Researchers have found the earliest evidence of air pollution buried deep inside the layers of ice sitting on top of the Andes Mountains in southern Peru.
A team of researchers at the Byrd Polar and Climate Research Center of the Ohio State University has extracted an ice core from the 1,200-year-old Quelccaya Ice Cap. The core, which was taken from the layer dating back to the Spanish occupation of Latin America during the 16th century, shows traces of lead and other chemicals that were produced in the silver mines of Potosi in what is now present-day Bolivia.
This, the researchers believe, is the first clear evidence of human-caused air pollution in South America even before the rise of the Industrial Revolution.
In 16th-century South America, the Spanish conquistadors forced the native Incas to work in the silver mines on top of the mountains of Potosi, which was the largest source of silver in the world at the time. Although the Incas knew how to refine silver, the conquistadors introduced a new technology that would speed up the production of silver.
This new technology is amalgamation, which involved grinding silver ore into powder form before mixing with mercury. Lead powder emerged as a by-product of amalgamation, and clouds of lead-heavy dust went up into the atmosphere as part of the new process. Some of those clouds were carried by the winds across the lands and eventually settled on the Quelccaya Ice Cap some 500 miles northwest of Potosi, which explains the high concentration of lead in the ice core.

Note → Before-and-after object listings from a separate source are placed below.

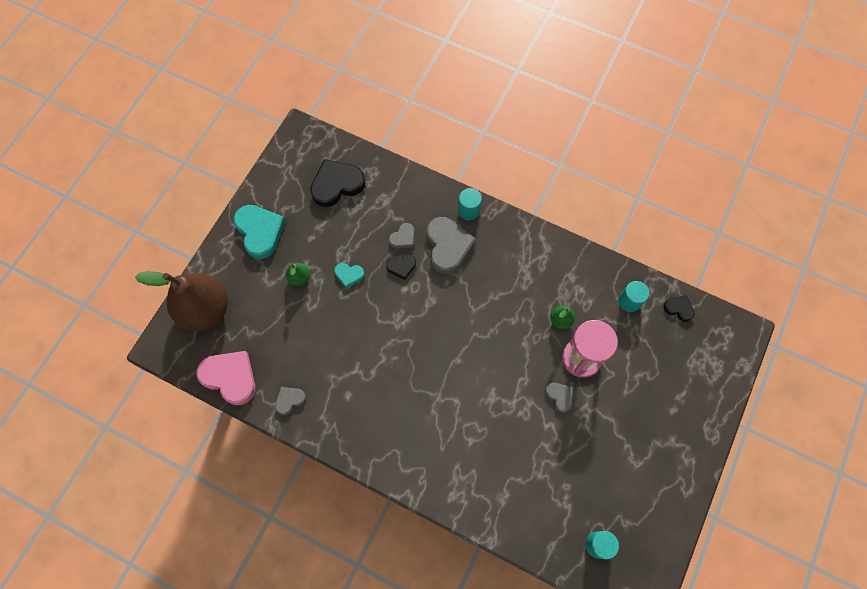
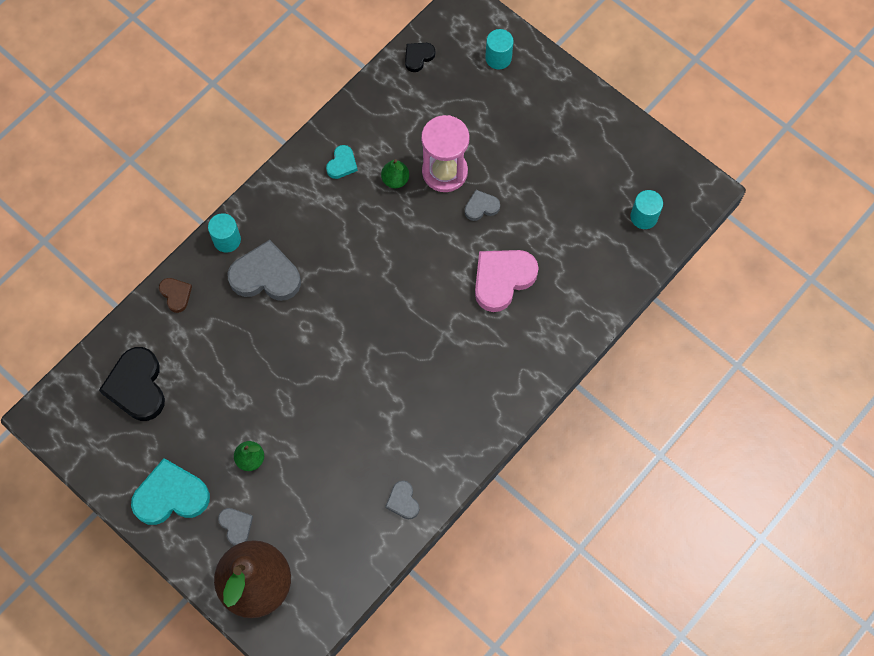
camera: 75 degrees left, 0 degrees up
(230, 377) = (354, 567): pink heart -> pink heart (502, 279)
(349, 275) = (266, 399): turquoise heart -> turquoise heart (342, 164)
(401, 267) = (275, 335): black heart -> none
(403, 238) = (237, 324): grey heart -> grey heart (236, 526)
(414, 189) = (176, 295): none -> brown heart
(629, 301) = (395, 103): turquoise cylinder -> turquoise cylinder (498, 58)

"This evidence supports the idea that human impact on the environment was widespread even before the industrial revolution," says researcher Paolo Gabrielli.
In fact, historical evidence from the colonial era shows political officials were aware of the impact of mining activities on humans and the environment. For instance, history professor Kendall Brown of Brigham University in Utah, who is not connected to the study, tells LiveScience in an email that Francisco de Toledo, viceroy of Peru from 1569 to 1581, ordered the silver miners at Potosi to build higher chimneys for their amalgamators to reduce risk of contamination.
Using a mass spectrometer, the researchers found high concentrations of lead, antimony, arsenic, bismuth, molybdenum, and other lead particulates in the ice core. Although the researchers found small amounts of these chemicals from before the Spanish rule, which can be attributed to natural contamination sources such as volcanic eruptions, they discovered unusually large amounts of chemicals deposited just before 1600 and up until the early 1800s, when the South American countries declared independence from Spain.
"The fact that we can detect pollution in ice from a pristine high altitude location is indicative of the continental significance of this deposition," says Gabrielli. "Only a significant source of pollution could travel so far and affect the chemistry of the snow on a remote place like Quelccaya."
Still, the researchers concede the level of air pollution during the Spanish Conquest is far lower than the pollution generated during the 20th century, during which miners began conducting their operations in open pits and people started burning fossil fuels for energy.